Say how many of the lines below include the word "shoulder", and write nothing else.
RECORDS Start Marker
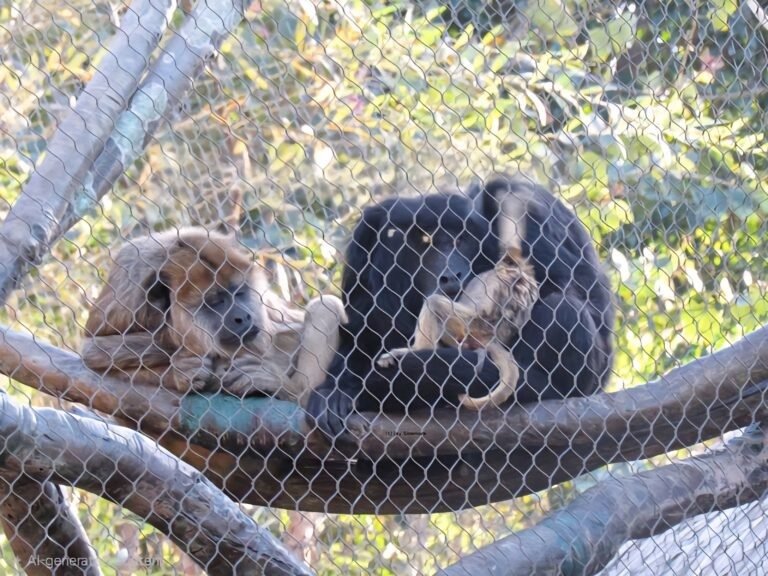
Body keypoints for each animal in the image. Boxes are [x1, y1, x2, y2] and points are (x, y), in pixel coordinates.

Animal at [81, 227, 345, 404]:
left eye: (239, 293)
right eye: (216, 302)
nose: (242, 317)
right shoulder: (129, 281)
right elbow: (94, 352)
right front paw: (182, 370)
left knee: (325, 306)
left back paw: (295, 391)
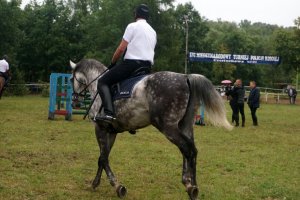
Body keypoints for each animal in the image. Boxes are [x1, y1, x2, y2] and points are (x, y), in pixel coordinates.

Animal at [70, 58, 232, 199]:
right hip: (185, 126)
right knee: (191, 151)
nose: (75, 100)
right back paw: (192, 185)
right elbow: (102, 158)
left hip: (168, 128)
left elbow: (103, 159)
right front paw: (96, 183)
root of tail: (186, 77)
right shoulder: (111, 131)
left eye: (71, 79)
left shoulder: (100, 129)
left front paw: (117, 186)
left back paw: (191, 187)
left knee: (187, 149)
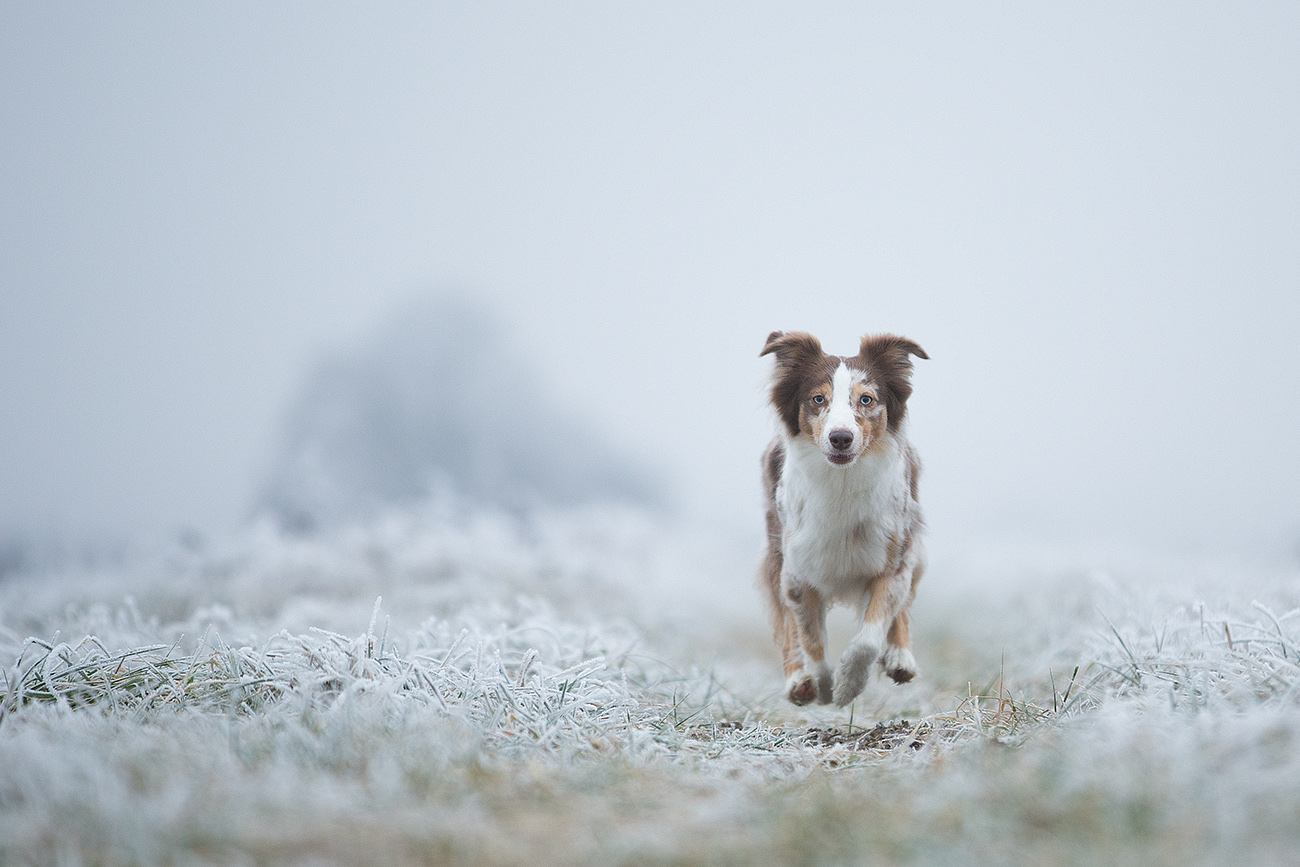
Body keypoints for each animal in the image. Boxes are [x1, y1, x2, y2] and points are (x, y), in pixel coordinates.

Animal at [759, 330, 930, 707]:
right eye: (817, 398)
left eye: (866, 399)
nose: (840, 438)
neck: (842, 481)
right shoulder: (797, 571)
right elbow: (810, 638)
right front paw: (823, 689)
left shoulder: (893, 558)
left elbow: (869, 636)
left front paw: (850, 683)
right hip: (776, 547)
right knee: (786, 621)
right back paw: (798, 681)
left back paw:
RECORDS End Marker
_EXERCISE ANSWER_:
5